HMO Quality Assurance
Because HMOs provide service benefits rather than reimbursement benefits,
they are required to follow guidelines prescribed by the insurance
department
to assure quality service to members. These guidelines specify the
requirements for reasonable hours of operation and after-hours emergency
health care and standards to ensure that sufficient personnel will
be available
to attend to members’ needs. The guidelines also require adequate
arrangements
to provide inpatient hospital services for basic health care and a
requirement that the services of specialists be provided as a basic
health care
service.
Open-Ended Plans
An open-ended HMO (also known as a leaky HMO and point-of-service
HMO)
is a hybrid arrangement whereby participants may use non-HMO providers
at any time and receive indemnity benefits that are subject to higher
deductible and coinsurance amounts. The out-of-pocket cost to the
participant
(and probably the employer, too) is higher, but the arrangement allows
participants to remain in control in choosing a health care provider.
Open-Access HMOs
Dissatisfaction with the gatekeeper mechanism, delays in receiving
care, and
problems in obtaining referrals have led many health plans to offer
open
access. An open-access HMO allows members to receive care from network
specialists without first going through a primary care physician
(gatekeeper)
and receiving a referral. Alternatively, a point-of-service (POS)
plan allows
members to seek the care of a specialist outside the HMO provider
network.
Because the plan does not control the outside provider, POS plans
tend to be
more expensive than open-access HMOs.

----

→ **Questions on the material**
1 – Retype everything in the HMO text from "is a hybrid" down to "health care provider.".
2 – Answer these questions from the HMO text:
(a) What two other names does it give for an open-ended HMO?
(b) Who prescribes the guidelines that HMOs must follow?
(c) Why do POS plans tend to be more expensive than open-access HMOs?
3 – Which factors does the HMO text say have led many health plans to offer open access?
The material after this point is separate from the HMO text.

→ **Provided records**

----

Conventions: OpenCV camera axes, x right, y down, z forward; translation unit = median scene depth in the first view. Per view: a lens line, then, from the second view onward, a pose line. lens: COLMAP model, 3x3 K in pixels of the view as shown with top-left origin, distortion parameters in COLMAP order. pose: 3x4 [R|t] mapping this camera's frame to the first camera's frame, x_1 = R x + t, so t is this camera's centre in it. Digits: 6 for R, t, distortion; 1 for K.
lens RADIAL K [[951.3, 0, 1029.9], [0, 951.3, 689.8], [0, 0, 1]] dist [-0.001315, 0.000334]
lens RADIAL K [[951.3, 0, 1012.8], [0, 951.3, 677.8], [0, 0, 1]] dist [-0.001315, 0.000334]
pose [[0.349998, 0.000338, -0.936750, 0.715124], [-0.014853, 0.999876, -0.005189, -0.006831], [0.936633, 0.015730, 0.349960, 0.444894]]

----

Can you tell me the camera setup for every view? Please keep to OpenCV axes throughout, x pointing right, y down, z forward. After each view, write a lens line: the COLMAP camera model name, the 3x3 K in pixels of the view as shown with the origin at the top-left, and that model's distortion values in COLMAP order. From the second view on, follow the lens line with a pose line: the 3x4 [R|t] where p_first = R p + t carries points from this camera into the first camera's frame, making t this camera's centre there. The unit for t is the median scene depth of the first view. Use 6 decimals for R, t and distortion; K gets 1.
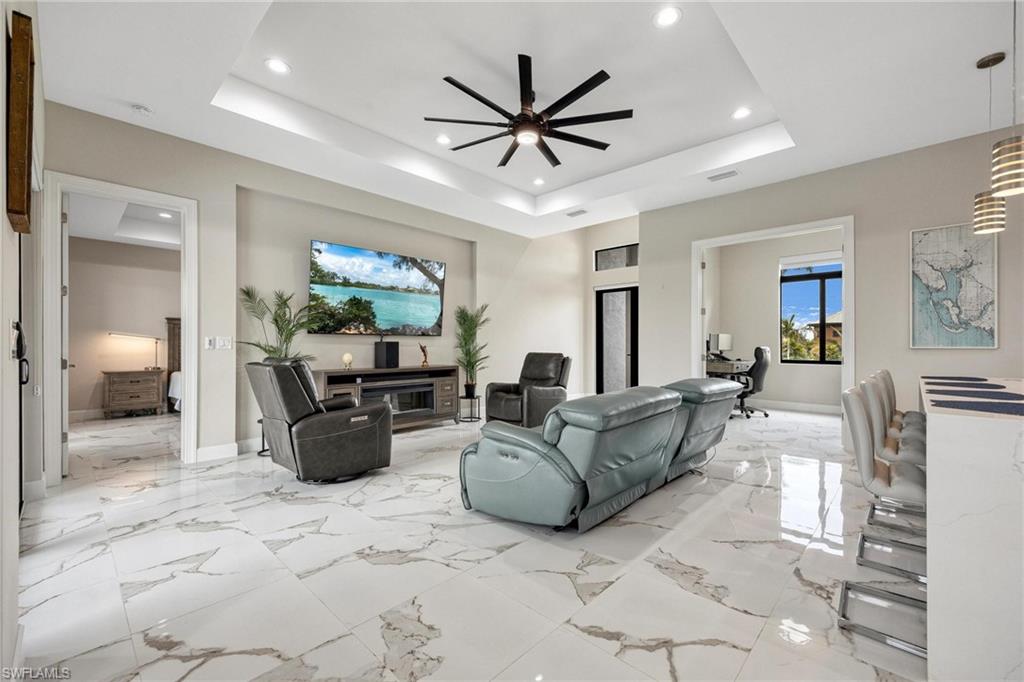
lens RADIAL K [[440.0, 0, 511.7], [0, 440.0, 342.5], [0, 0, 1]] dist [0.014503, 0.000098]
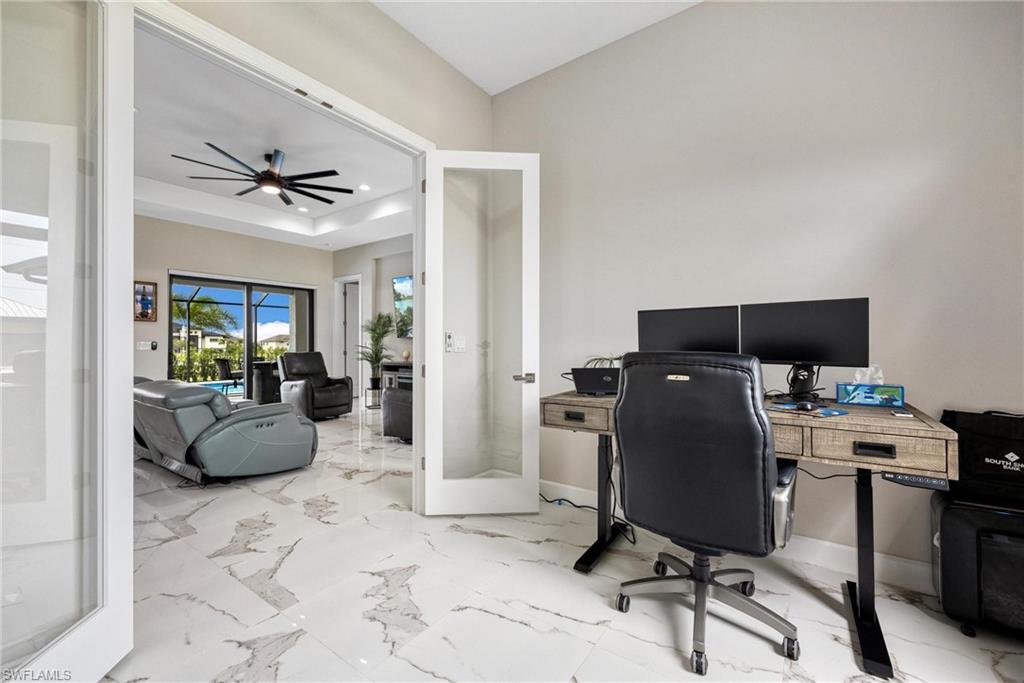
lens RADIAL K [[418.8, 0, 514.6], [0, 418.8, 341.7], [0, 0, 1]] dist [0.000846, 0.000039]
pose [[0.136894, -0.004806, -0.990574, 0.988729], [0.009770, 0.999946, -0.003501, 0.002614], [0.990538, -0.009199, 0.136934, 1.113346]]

----

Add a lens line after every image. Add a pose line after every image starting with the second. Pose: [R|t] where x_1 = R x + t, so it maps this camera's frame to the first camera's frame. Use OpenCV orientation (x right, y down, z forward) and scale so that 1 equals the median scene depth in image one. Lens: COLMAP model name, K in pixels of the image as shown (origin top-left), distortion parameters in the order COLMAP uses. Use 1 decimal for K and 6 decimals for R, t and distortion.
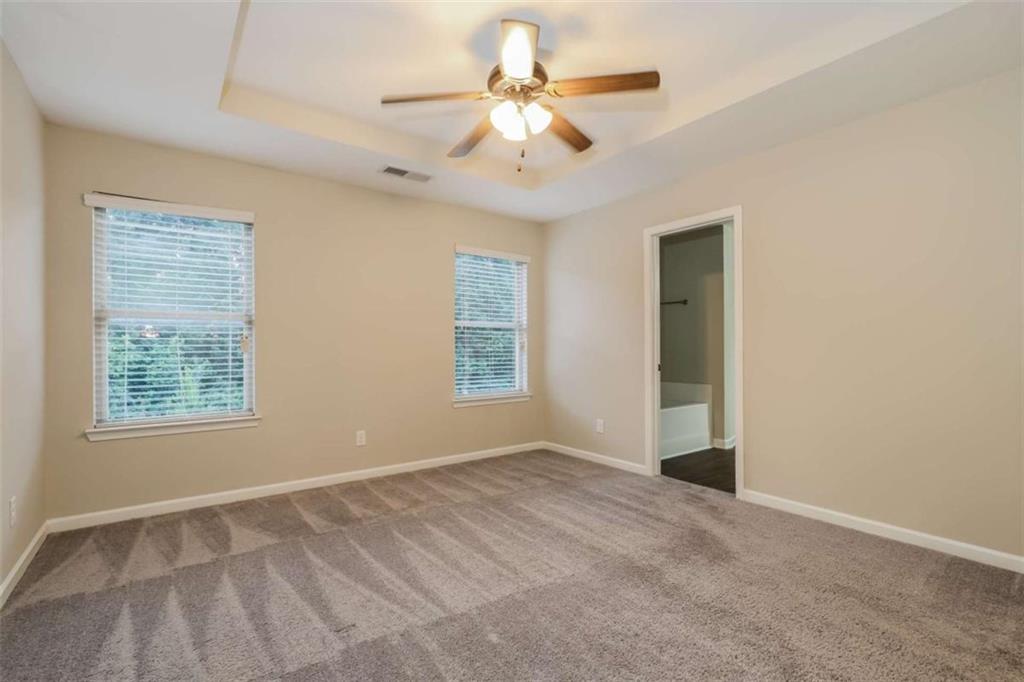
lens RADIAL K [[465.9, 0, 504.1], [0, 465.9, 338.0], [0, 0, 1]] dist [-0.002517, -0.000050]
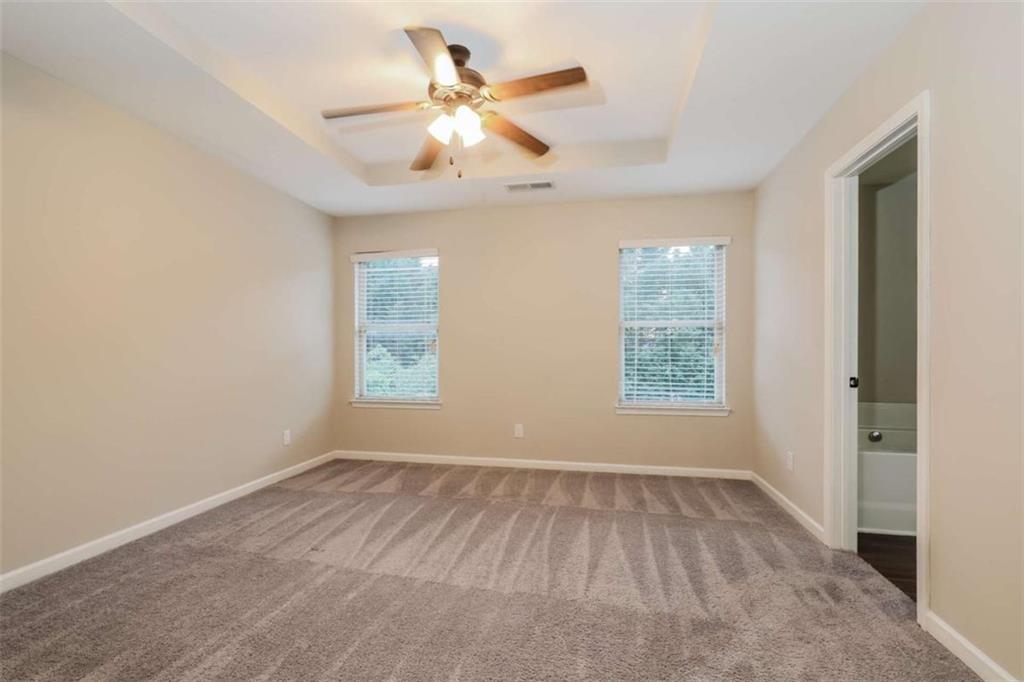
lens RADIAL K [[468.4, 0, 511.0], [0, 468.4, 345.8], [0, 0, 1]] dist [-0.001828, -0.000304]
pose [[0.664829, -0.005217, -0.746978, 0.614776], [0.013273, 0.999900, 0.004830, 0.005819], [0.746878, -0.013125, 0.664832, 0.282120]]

----

→ **Exercise answers**
1 –
is a hybrid arrangement whereby participants may use non-HMO providers
at any time and receive indemnity benefits that are subject to higher
deductible and coinsurance amounts. The out-of-pocket cost to the
participant
(and probably the employer, too) is higher, but the arrangement allows
participants to remain in control in choosing a health care provider.

2 –
(a) A leaky HMO and a point-of-service HMO.
(b) The insurance department.
(c) Because the plan does not control the outside provider.

3 –
- Dissatisfaction with the gatekeeper mechanism
- Delays in receiving care
- Problems in obtaining referrals